Square Scorns Spiro T. Agnew
Most people around the Square had already been swallowing hard for eleven hours when word came up from Miami yesterday that Spiro T. Agnew was Nixon's running mate. That did it. Young and old were revolted. A New Nausea swept the area.
"I don't know much about this guy Agnew," declared one Penn student walking through Harvard Sq. yesterday afternoon, "and I don't care to know much about him. Frankly I don't give a shit about Agnew, Nixon, and the Republican Party anymore."
One work shirted old gentleman scratched his head when asked what he thought of Nixon's choice and replied, "Agnew huh? Now I remember. He was the guy gave Nixon some of those unexpected votes on Monday. I guess he made a pretty good deal for himself. Didn't he?"
"He and Nixon are quite alike," said one man from Baltimore.
A student from Maryland said, "Why, in state polities he's been, well, just Betty Boop."
"Terrible, he's just terrible," said a bonnetted lady in her sixties.
"Agnew's from below the border," reflected one Catabridgian in front of the Harvard Travel Agency.
"I could talk for hours about Nixon, Eisenhower, Dewey, or Humphrey," boasted James McCab '17, "but what's-his-name, you know that guy you just asked me about, nobody has ever heard of him."
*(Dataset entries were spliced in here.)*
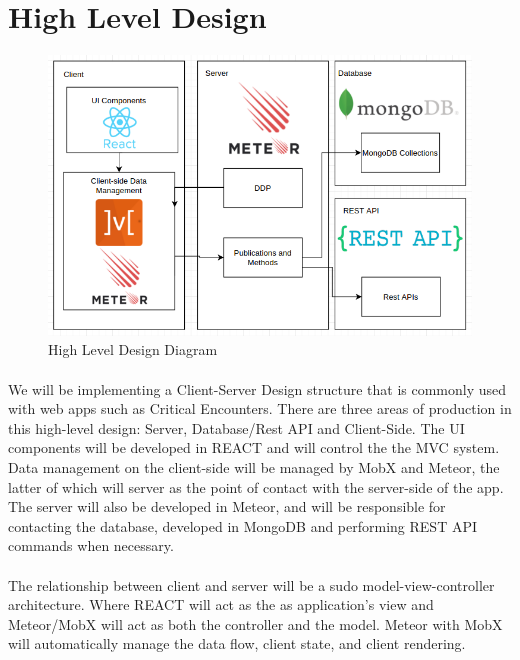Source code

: \documentclass[12pt,a4paper]{report}
\begin{document}
	\section {High Level Design}
		\begin{figure}[h]
			\includegraphics[scale=.5]{designsd.png}
			\caption{High Level Design Diagram}
			\label{fig: High Level Design}
		\end{figure}
		
		\paragraph{}We will be implementing a Client-Server Design structure that is commonly used with web apps such as Critical Encounters. There are three areas of production in this high-level design: Server, Database/Rest API and Client-Side. The UI components will be developed in REACT and will control the the MVC system. Data management on the client-side will be managed by MobX and Meteor, the latter of which will server as the point of contact with the server-side of the app. The server will also be developed in Meteor, and will be responsible for contacting the database, developed in MongoDB and performing REST API commands when necessary. 
		
		\paragraph {} The relationship between client and server will be a sudo model-view-controller architecture. Where REACT will act as the as application's view and Meteor/MobX will act as both the controller and the model. Meteor with MobX will automatically manage the data flow, client state, and client rendering.
	
\end{document}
McCab was wrong. More than half of the scores interviewed by the Summer News could identify Gov. Agnew. Several even praised nominee Nixon for his wise choice. "I'm delighted," said one Belmont housewife walking past the hippies sitting in Forbes Plaza, "I think the Republican Party has a death wish. Nixon apparently was trying to help that wish along a bit."
"I like Greek names," shouted an open-shirted gent walking towards the refreshing mid-afternoon shade of the Harvard Gardens Bar.
But others were more thoughtful in their analysis. As one business-suited, perspiring, baldheaded man said, "Nixon needed an urban expert on urban problems; Agnew ran Baltimore; he can handle the problems of the cities for my man, Nixon."
"I do think Nixon was a bit presumptuous, however, thinking that his own name can carry the ticket to victory alone. Agnew adds little charisma to the ticket" continued the business-suited man.
In Charlie's Kitchen--that jewel in Brattle Square--a voice from the far end of the bar asked if any of the others had heard Nixon's choice. Silence.
"Who?" queried an anonymous voice from a blank-faced line.
"It's Spiro T. Agnew," answered the original voice. He looks like Johnson, head shaved. And LBJ was once a surprising vice-prez choice himself, heh heh.